Python command is from instruction of https://github.com/NVIDIA/waveglow#generate-audio-with-our-pre-existing-model , and it works with Nsight System, not Nsight Compute.

Profiling doesn't end printing this log; so I pressed Ctrl+C. Also, It profiles only one kernel but I have more kernels. (checked by Nsight Systems)

...
==PROF== Profiling "weight_norm_fwd_first_dim_ker..." - 286: 0%....50%....100% - 48 passes
==PROF== Profiling "weight_norm_fwd_first_dim_ker..." - 287: 0%....50%....100% - 48 passes
==PROF== Profiling "weight_norm_fwd_first_dim_ker..." - 288: 0%....50%....100% - 48 passes
==PROF== Profiling "weight_norm_fwd_first_dim_ker..." - 289: 0%....50%....100% - 48 passes
==PROF== Profiling "weight_norm_fwd_first_dim_ker..." - 290: 0%....50%....100% - 48 passes
==PROF== Profiling "weight_norm_fwd_first_dim_ker..." - 291: 0%....50%....100% - 48 passes
==PROF== Profiling "weight_norm_fwd_first_dim_ker..." - 292: 0%....50%....100% - 48 passes
==PROF== Profiling "weight_norm_fwd_first_dim_ker..." - 293: 0%....50%....100% - 48 passes
==PROF== Profiling "weight_norm_fwd_first_dim_ker..." - 294: 0%....50%....100% - 48 passes
==PROF== Profiling "weight_norm_fwd_first_dim_ker..." - 295: 0%....50%....100% - 48 passes
==PROF== Profiling "weight_norm_fwd_first_dim_ker..." - 296: 0%....50%...^C
==PROF== Received signal, trying to shutdown target application
 - 43 passes
==ERROR== Failed to profile kernel "weight_norm_fwd_first_dim_ker..." in process
==ERROR== An error occurred while trying to profile.
==ERROR== An error occurred while trying to profile
==PROF== Report: nsight_compute_result.nsight-cuprof-report

OS: CentOS Linux 7, Nsight Compute (2019.3.1, Build 26317742), GPU: Tesla V100-PCIE-32GB

How can I fix this?


Solution

  • I don't think there is any error here, the tool behaves as expected. It does not profile only one kernel, it profiled 296 kernel launches already in your log output (which appear to all be from one kernel function).

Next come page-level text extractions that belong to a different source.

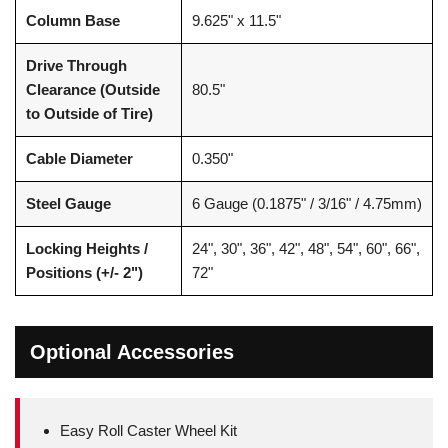
Column Base
9.625" x 11.5"
Drive Through
Clearance (Outside
80.5"
to Outside of Tire)
Cable Diameter
0.350"
Steel Gauge
6 Gauge (0.1875" / 3/16" / 4.75mm)
Locking Heights /
24", 30", 36", 42", 48", 54", 60", 66",
Positions (+/- 2")
72"
Optional Accessories
Easy Roll Caster Wheel Kit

    You can control the number or types of kernels that are profiled using e.g. the --launch-count or the --kernel-regex options. You can also control the metrics collected for each kernel using --metrics and --section, as collecting fewer metrics reduces the overhead of the tool.

    See https://docs.nvidia.com/nsight-compute/NsightComputeCli/index.html#command-line-options for more available command line options.